I started on the master branch but I have been on the dev branch since you told me to run the tests. I'm not sure if I am able to share the images directly but they come from here http://xviewdataset.org/ . The frames come from a single image that is downsampled x amount of times using a convolutional filter. So the video would look like a sliding window through the original image if you looked at every frame in order. The data that I am trying to test only has four frames but I need to be able to work to up to 64 frames for other data that I have yet to create.

The images in the HR dataset are large also. Probably an average they are 1000x1000 images and the scale I am working with is 2 so the LR data is half that size on average

LoSealL commented 5 years ago

@SandLeg Fix related issue. Try at my latest dev branch, and tell me anything goes wrong. It's caused by a memory leak. You will need to use --memory_limit to avoid consuming too much memory. As for hardcoded 1GB for validation, you don't need to change that.

SandLeg commented 5 years ago

@SandLeg Fix related issue. Try at my latest dev branch, and tell me anything goes wrong. It's caused by a memory leak. You will need to use --memory_limit to avoid consuming too much memory. As for hardcoded 1GB for validation, you don't need to change that.

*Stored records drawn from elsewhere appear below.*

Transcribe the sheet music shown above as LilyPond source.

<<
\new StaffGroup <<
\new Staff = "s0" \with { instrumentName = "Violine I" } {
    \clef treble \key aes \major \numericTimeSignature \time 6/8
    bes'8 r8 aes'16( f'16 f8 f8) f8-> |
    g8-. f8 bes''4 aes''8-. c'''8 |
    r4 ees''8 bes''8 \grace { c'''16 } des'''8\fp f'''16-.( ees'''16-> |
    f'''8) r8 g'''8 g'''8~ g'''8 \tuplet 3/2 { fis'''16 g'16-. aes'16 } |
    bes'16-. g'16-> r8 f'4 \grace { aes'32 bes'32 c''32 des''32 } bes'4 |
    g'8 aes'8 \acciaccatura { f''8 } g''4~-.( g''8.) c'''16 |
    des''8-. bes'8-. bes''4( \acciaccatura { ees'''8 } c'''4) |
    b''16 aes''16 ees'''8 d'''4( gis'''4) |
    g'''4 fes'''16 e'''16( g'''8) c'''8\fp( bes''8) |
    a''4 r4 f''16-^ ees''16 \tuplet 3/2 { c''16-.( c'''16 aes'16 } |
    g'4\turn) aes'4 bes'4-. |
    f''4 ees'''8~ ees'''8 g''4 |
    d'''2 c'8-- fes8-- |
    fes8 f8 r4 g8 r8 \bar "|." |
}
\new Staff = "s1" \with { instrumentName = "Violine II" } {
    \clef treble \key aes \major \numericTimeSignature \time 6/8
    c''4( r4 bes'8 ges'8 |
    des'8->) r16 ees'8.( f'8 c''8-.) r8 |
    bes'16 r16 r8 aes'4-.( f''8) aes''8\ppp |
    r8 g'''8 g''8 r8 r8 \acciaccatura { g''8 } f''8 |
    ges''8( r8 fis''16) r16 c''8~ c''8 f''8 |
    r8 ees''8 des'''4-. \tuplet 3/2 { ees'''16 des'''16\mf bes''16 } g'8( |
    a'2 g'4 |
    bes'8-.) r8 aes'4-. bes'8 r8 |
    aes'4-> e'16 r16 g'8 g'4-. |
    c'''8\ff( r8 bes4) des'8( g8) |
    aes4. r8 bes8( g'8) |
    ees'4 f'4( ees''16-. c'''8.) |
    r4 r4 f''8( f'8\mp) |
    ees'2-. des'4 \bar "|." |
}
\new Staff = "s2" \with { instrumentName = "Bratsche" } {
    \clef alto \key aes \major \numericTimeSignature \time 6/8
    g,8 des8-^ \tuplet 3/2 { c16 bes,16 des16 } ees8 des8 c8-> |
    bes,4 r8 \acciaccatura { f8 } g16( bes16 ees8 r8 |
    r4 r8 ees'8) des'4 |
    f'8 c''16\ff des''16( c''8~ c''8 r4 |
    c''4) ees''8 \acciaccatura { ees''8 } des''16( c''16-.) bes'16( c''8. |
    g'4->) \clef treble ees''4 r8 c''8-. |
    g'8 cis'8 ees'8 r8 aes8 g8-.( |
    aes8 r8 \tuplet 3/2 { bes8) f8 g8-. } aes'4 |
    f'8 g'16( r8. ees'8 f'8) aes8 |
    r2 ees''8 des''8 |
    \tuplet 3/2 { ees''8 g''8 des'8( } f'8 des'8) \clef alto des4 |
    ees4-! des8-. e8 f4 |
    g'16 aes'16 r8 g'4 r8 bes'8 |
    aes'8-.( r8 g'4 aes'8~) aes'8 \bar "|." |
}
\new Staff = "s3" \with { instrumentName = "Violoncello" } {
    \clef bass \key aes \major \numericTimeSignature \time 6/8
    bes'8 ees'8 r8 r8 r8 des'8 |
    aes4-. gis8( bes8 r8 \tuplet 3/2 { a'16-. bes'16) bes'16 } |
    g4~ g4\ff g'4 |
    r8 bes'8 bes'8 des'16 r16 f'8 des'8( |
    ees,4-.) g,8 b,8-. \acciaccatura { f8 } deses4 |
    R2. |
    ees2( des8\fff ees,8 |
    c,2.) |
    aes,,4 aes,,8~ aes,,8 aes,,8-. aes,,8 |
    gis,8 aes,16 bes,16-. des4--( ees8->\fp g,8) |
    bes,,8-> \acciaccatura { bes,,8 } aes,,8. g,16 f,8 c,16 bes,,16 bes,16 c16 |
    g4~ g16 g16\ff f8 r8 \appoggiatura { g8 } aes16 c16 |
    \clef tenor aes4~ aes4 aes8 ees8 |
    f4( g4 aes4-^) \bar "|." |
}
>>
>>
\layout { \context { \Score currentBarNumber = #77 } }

I figured out part of the issue but I am still not getting it to run. The last folder in my validation and training set was empty which is probably why I was getting the "No File in Frame" issue. Now all the models hang up at the same point. I get the "WARNING: frames is empty. [size=3200]" message then it hangs for a couple of seconds and runs the test which was never done before. Here's whats happening now:

2019-05-10 09:55:36,456 INFO: Fitting: [VESPCN] 2019-05-10 09:55:36,476 WARNING: frames is empty. [size=3200] | 2019-05-10 09:55:36 | Epoch: 2/13 | LR: 0.0001 | 0batch [00:00, ?batch/s] Test: 100%|###############################################################| 10/10 [00:00<00:00, 17.85it/s] psnr: 14.660599, 2019-05-10 09:55:38,422 WARNING: frames is empty. [size=3200]

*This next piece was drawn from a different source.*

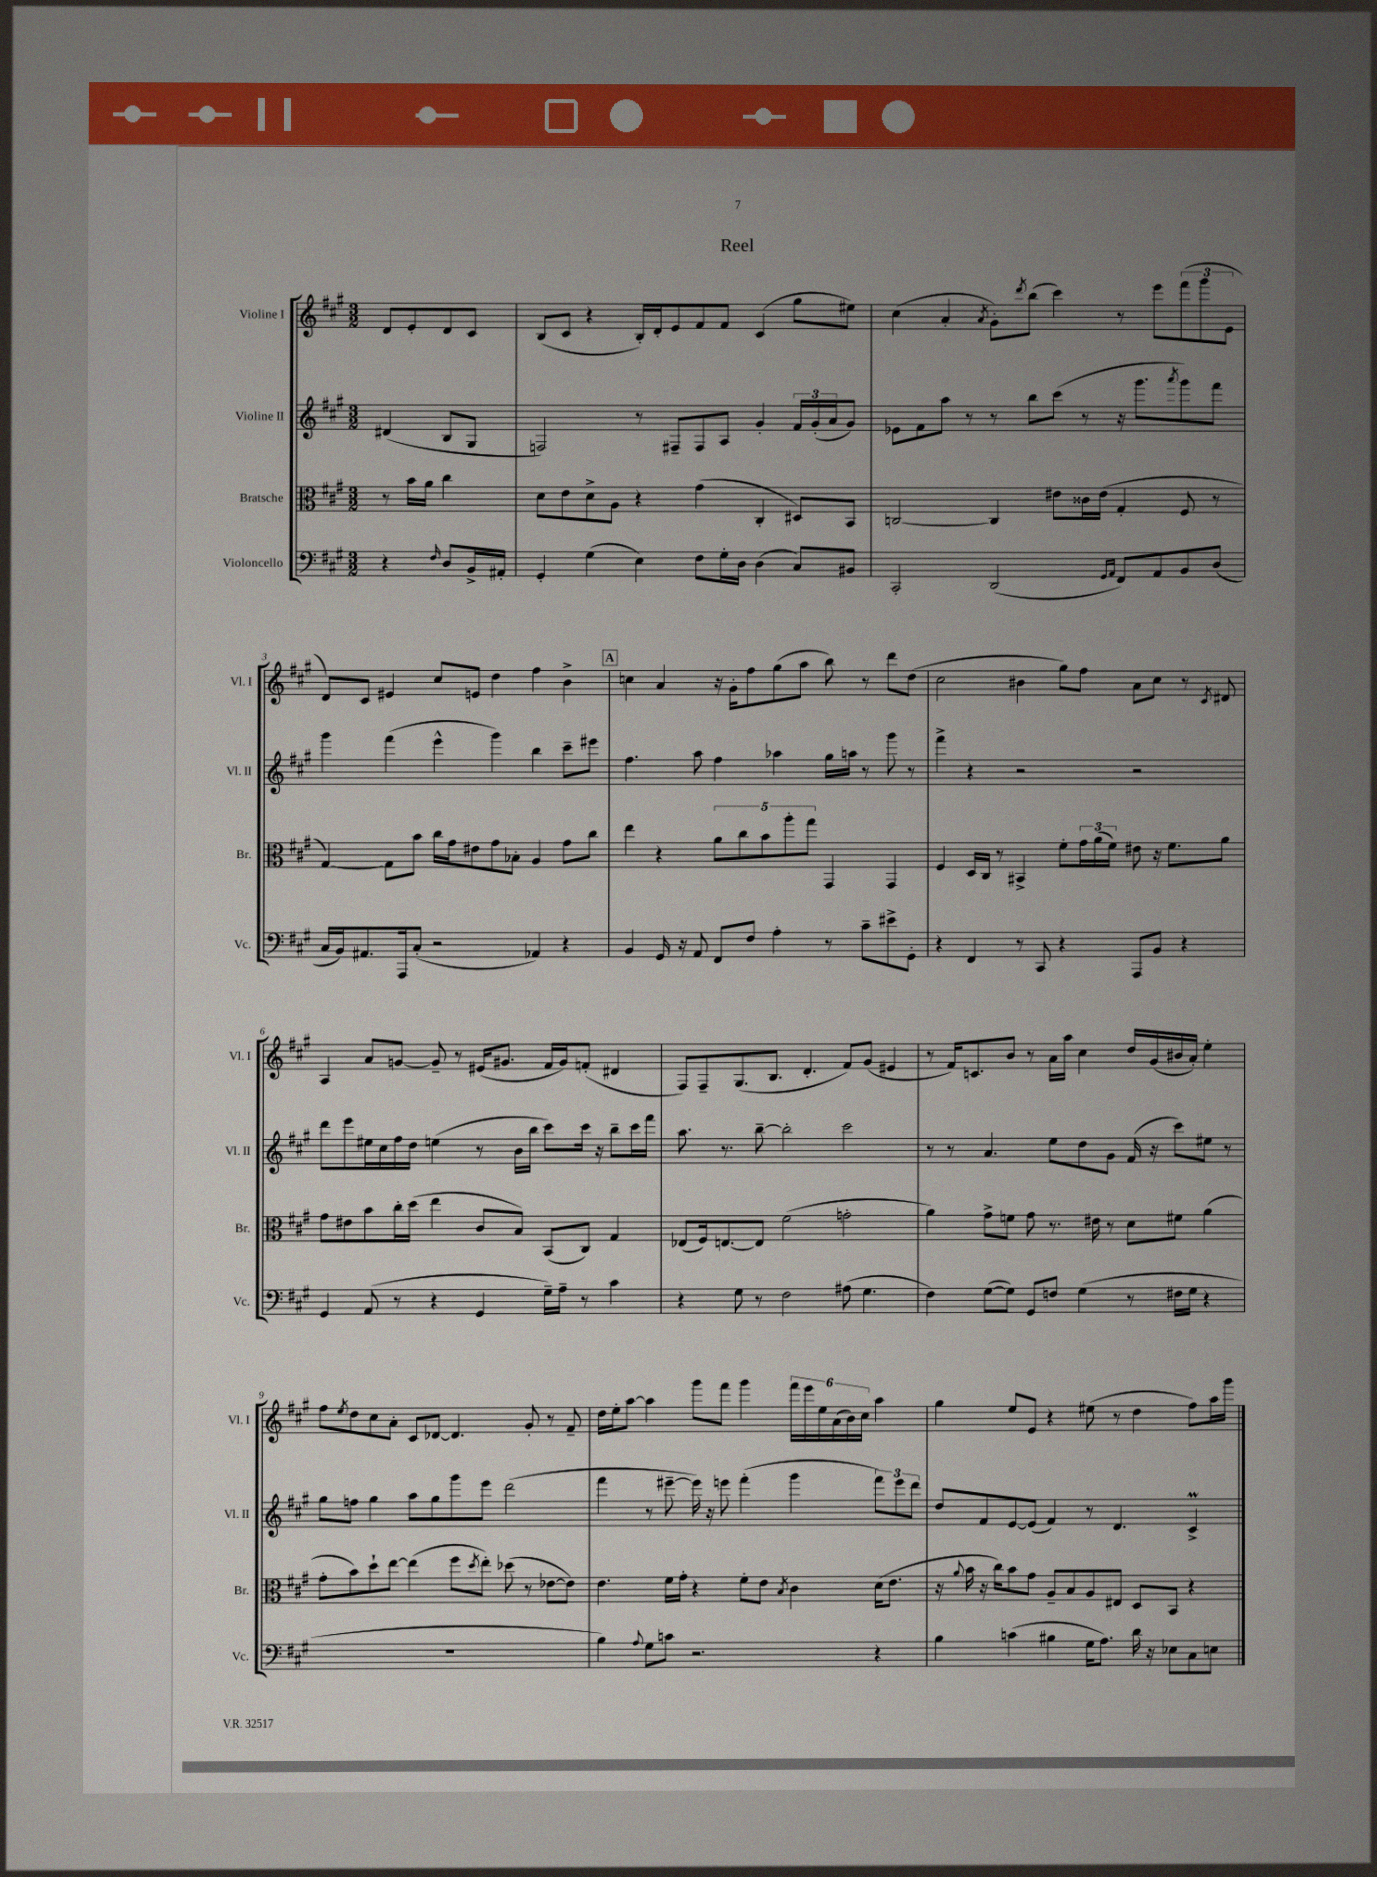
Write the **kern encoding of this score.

Do you have any suggestions on dealing with the memory issue? Should I try to decrease the size of my dataset and see if that will get it to run?

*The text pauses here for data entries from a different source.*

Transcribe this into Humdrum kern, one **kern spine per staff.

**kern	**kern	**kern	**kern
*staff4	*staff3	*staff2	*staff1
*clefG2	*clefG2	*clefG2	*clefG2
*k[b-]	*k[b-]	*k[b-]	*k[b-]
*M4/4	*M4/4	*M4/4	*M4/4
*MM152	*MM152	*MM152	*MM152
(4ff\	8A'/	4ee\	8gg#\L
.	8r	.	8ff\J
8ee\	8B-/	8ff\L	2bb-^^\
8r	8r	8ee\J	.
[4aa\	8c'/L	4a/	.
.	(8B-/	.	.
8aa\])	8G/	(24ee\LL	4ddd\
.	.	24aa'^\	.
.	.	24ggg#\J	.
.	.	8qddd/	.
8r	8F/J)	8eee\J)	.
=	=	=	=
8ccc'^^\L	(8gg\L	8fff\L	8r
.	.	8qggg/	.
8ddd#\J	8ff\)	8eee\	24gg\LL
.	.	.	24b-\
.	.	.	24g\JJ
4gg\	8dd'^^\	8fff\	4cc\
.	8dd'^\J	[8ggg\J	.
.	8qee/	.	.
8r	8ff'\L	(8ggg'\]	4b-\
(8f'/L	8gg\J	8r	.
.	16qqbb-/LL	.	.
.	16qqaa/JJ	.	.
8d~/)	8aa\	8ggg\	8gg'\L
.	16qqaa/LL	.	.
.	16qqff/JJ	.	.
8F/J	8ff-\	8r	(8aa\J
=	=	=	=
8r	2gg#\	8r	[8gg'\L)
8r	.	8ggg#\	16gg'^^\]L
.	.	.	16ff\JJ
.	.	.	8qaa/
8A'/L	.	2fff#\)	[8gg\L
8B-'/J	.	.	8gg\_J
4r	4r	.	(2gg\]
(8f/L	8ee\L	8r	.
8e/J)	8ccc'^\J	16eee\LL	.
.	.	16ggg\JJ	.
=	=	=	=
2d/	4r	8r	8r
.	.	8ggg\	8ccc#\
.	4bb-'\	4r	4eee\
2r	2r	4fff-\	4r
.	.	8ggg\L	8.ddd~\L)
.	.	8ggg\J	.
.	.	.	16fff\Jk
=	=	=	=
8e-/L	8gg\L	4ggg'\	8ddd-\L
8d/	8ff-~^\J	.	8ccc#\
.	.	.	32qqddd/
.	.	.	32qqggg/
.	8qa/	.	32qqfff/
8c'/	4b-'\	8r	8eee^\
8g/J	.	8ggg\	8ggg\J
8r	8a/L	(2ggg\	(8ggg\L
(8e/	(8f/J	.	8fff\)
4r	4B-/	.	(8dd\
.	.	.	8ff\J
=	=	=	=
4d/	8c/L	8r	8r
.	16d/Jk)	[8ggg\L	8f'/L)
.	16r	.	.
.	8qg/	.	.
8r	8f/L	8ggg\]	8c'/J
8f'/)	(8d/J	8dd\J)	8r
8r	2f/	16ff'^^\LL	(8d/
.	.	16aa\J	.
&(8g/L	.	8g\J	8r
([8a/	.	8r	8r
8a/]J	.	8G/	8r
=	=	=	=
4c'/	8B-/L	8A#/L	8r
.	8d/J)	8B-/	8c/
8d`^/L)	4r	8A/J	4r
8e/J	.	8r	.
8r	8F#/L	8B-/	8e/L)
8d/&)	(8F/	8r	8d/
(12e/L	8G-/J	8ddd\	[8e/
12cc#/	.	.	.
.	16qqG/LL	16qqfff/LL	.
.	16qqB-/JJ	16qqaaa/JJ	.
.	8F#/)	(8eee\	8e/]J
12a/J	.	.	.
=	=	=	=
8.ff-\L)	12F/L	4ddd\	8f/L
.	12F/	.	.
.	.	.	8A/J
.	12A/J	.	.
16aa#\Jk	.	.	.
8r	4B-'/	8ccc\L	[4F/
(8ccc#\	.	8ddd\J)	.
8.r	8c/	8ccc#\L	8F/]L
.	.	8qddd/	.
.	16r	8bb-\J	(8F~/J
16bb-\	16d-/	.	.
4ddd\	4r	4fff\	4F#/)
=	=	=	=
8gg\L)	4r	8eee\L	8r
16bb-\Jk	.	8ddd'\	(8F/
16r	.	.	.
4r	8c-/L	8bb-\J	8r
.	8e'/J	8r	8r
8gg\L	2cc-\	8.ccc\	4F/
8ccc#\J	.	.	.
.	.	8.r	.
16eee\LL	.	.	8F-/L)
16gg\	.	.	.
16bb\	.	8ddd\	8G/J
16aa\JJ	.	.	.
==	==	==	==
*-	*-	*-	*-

LoSealL commented 5 years ago

That's odd. You can try to start with a subset of your dataset, for example, 10 videos with 10 frames each.

SandLeg commented 5 years ago

I tried it with 10 folders with 4 frames each and it's still doing the same thing. Something must not be loading right. I really don't know. I'll try some more investigation on Monday.

LoSealL commented 5 years ago

Much beyond my expectation. What if using another dataset? For example, let's use VID4 to train.

SandLeg commented 5 years ago

Much beyond my expectation. What if using another dataset? For example, let's use VID4 to train.

Sorry for the late reply but I have been busy and I am just getting back to this today. I fixed the issue. My path in dataset.yaml was wrong, which combined with the previous issue with the missing data is probably the main source of the issue. Thanks for all of your help.

And while your reading this do you know how to configure training for multiple GPUs?

LoSealL commented 5 years ago

For the existing models, they don't support multi-GPUs. But if you're familiar with multi-GPU programming, you can code as usual.

The entire training process is encapsulated in Train function, so you can manipulate your training procedure inside it. Moreover, you can overwrite Trainer to control the data path as you like.

Close this thread since the problem is solved.

dtlloyd commented 5 years ago

Tacking on to this, .tif files support 32 bit float values. In the case that the training set was composed of float arrays, rather than image-like integer arrays, .tif seems like a good choice. Would your code need substantial modifications to run with 32 bit float .tif files? Changing the .png output, mentioned in #57, would be one issue, I suspect.